Thousands besiege US base over Koran burning

Thousands besiege US base over Koran burning

KABUL - Agence France-Presse
Thousands besiege US base over Koran burning

Afghan youth throw stones toward US soldiers standing at the gate of Bagram airbase during a protest against Koran desecration at Bagram, about 60 kilometres (40 miles) north of Kabul, on February 21, 2012. AFP photo

Thousands of furious Afghans besieged a US base on Thursday, throwing rocks and climbing up the outer walls on the third day of violent protests against Koran burnings that have killed at least 12 people.

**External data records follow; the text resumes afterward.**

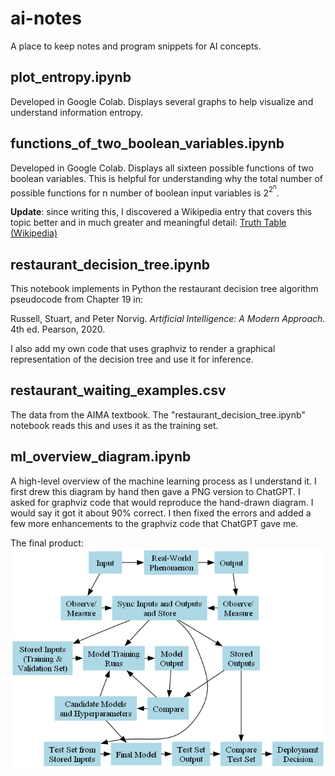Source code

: # ai-notes
A place to keep notes and program snippets for AI concepts.

## plot_entropy.ipynb

Developed in Google Colab.  Displays several graphs to help visualize and understand information entropy.

## functions_of_two_boolean_variables.ipynb

Developed in Google Colab.  Displays all sixteen possible functions of two boolean variables.  This is helpful for understanding why the total number of possible functions for n number of boolean input variables is 2<sup>2<sup>n</sup></sup>.

**Update**: since writing this, I discovered a Wikipedia entry that covers this topic better and in much greater and meaningful detail:
[Truth Table (Wikipedia)](https://en.wikipedia.org/wiki/Truth_table)

## restaurant_decision_tree.ipynb

This notebook implements in Python the restaurant decision tree algorithm pseudocode from Chapter 19 in:

Russell, Stuart, and Peter Norvig. *Artificial Intelligence: A Modern Approach.* 4th ed. Pearson, 2020.

I also add my own code that uses graphviz to render a graphical representation of the decision tree and use it for inference.

## restaurant_waiting_examples.csv
The data from the AIMA textbook.  The "restaurant_decision_tree.ipynb" notebook reads this and uses it as the training set.

## ml_overview_diagram.ipynb
A high-level overview of the machine learning process as I understand it.  I first drew this diagram by hand then gave a PNG version to ChatGPT.  I asked for graphviz code that would reproduce the hand-drawn diagram.  I would say it got it about 90% correct.  I then fixed the errors and added a few more enhancements to the graphviz code that ChatGPT gave me.

The final product:
![Machine Learning overview diagram](ml_overview.png)

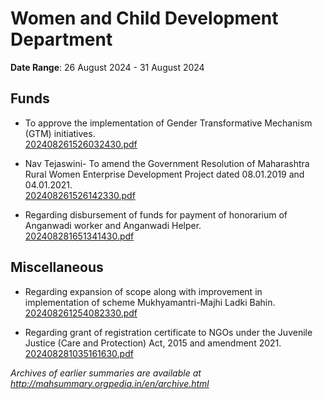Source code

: # Women and Child Development Department

**Date Range**: 26 August 2024 - 31 August 2024


## Funds
- To approve the implementation of Gender Transformative Mechanism (GTM) initiatives.\
  [202408261526032430.pdf](https://gr.maharashtra.gov.in/Site/Upload/Government%20Resolutions/English/202408261526032430.pdf)

- Nav Tejaswini- To amend the Government Resolution of Maharashtra Rural Women Enterprise Development Project dated 08.01.2019 and 04.01.2021.\
  [202408261526142330.pdf](https://gr.maharashtra.gov.in/Site/Upload/Government%20Resolutions/English/202408261526142330.pdf)

- Regarding disbursement of funds for payment of honorarium of Anganwadi worker and Anganwadi Helper.\
  [202408281651341430.pdf](https://gr.maharashtra.gov.in/Site/Upload/Government%20Resolutions/English/202408281651341430.pdf)

## Miscellaneous
- Regarding expansion of scope along with improvement in implementation of scheme Mukhyamantri-Majhi Ladki Bahin.\
  [202408261254082330.pdf](https://gr.maharashtra.gov.in/Site/Upload/Government%20Resolutions/English/202408261254082330.pdf)

- Regarding grant of registration certificate to NGOs under the Juvenile Justice (Care and Protection) Act, 2015 and amendment 2021.\
  [202408281035161630.pdf](https://gr.maharashtra.gov.in/Site/Upload/Government%20Resolutions/English/202408281035161630.pdf)


*Archives of earlier summaries are available at http://mahsummary.orgpedia.in/en/archive.html*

Just hours earlier, the Taliban exhorted Afghans to attack and kill foreign troops to avenge the burning of Korans at a US-run base, but stopped short of cutting off contacts with American officials in Qatar over the crisis.
 
Afghanistan is a deeply religious country where slights against Islam have frequently provoked violent protests, and many Afghans are incensed at the discovery of charred Korans at the US-run Bagram airbase north of Kabul.
 
Thousands of demonstrators besieged the base of a US-led military-civilian provincial reconstruction team (PRT) in Mihtarlam, the capital of Laghman province east of Kabul, senior police official Khalilul Rahman Niazi told AFP.
 
"People had come from all over Laghman. They attacked the PRT, they climbed up the walls, they set fire to something there, I think a container," he said.
 
Niazi said he believed two people were wounded by gunfire from the base as they stormed the walls and hurled rocks under a pall of thick black smoke.
 
Officials said at least three people were killed by gunfire at demonstrations in the south and east of the country Thursday, bringing the total death toll to 12 since Wednesday.
 
Pouncing on the opportunity to fan anti-US fires, the Taliban militia urged Afghans to "not stop" at merely protesting. The Islamist movement has been leading a 10-year insurgency against being toppled in the 2001 US-led invasion.
 
"You should bring the invading forces' military bases under your brave attack, their military convoys, kill them, capture them, beat them and teach them a lesson that they will never again dare to insult the Holy Koran," it said.
 
Yet the militia's main spokesman, Zabiullah Mujahid, told AFP late Wednesday that the Koran burning would not affect contacts with US officials in Qatar, designed to build confidence and pave the way for a prisoner exchange.
 
"We condemn the desecration of the Holy Koran in the strongest terms, but this issue will not affect this process in Qatar," he said.
 
Afghan President Hamid Karzai called for calm as the Koran incident is investigated by the US-led NATO force, and ordered his own security forces to avoid violence and protect people's lives and property.
 
But demonstrations flared Thursday in the capital Kabul, Jalalabad and Kunar in the east, the northern provinces of Takhar and Baghlan, Faryab in the northeast and Uruzgan in the south.
 
"These foreigners are always repeating their desecrating acts, and only apologise over the incident," said Mohammad Islam, a 25-year-old demonstrator in the southeastern Kabul suburb of Bagrami.
 
"They should prosecute those who were involved over the incident, to be a lesson for others not to commit such crimes in the future." The Afghan interior ministry blamed at least one of Wednesday's deaths on "foreign guards of Camp Phoenix", a US military base in Kabul attacked by protesters, but most were attributed by local officials to clashes with police.
 
US officials have apologised repeatedly for the burning of the Korans, which were sent to an incinerator pit at Bagram.
 
NATO spokesman Brigadier General Carsten Jacobson said it was "probably an act of ignorance" but "a mistake with grave consequences".
 
US officials speaking on condition of anonymity told AFP the military removed Korans from a prison at Bagram because inmates were suspected of using the holy book to pass messages to each other.
 
The backlash over the incident is likely to continue for several more days, said Martine van Bijlert of the Afghanistan Analysts' Network.
 
"The demonstrations are a combination of religious outrage, pent-up frustration and groups wanting to stir trouble," she wrote in an analysis.
 
"It is difficult to predict how bad things will get; this will depend largely on who manages to control -- or hijack -- the expressions of anger."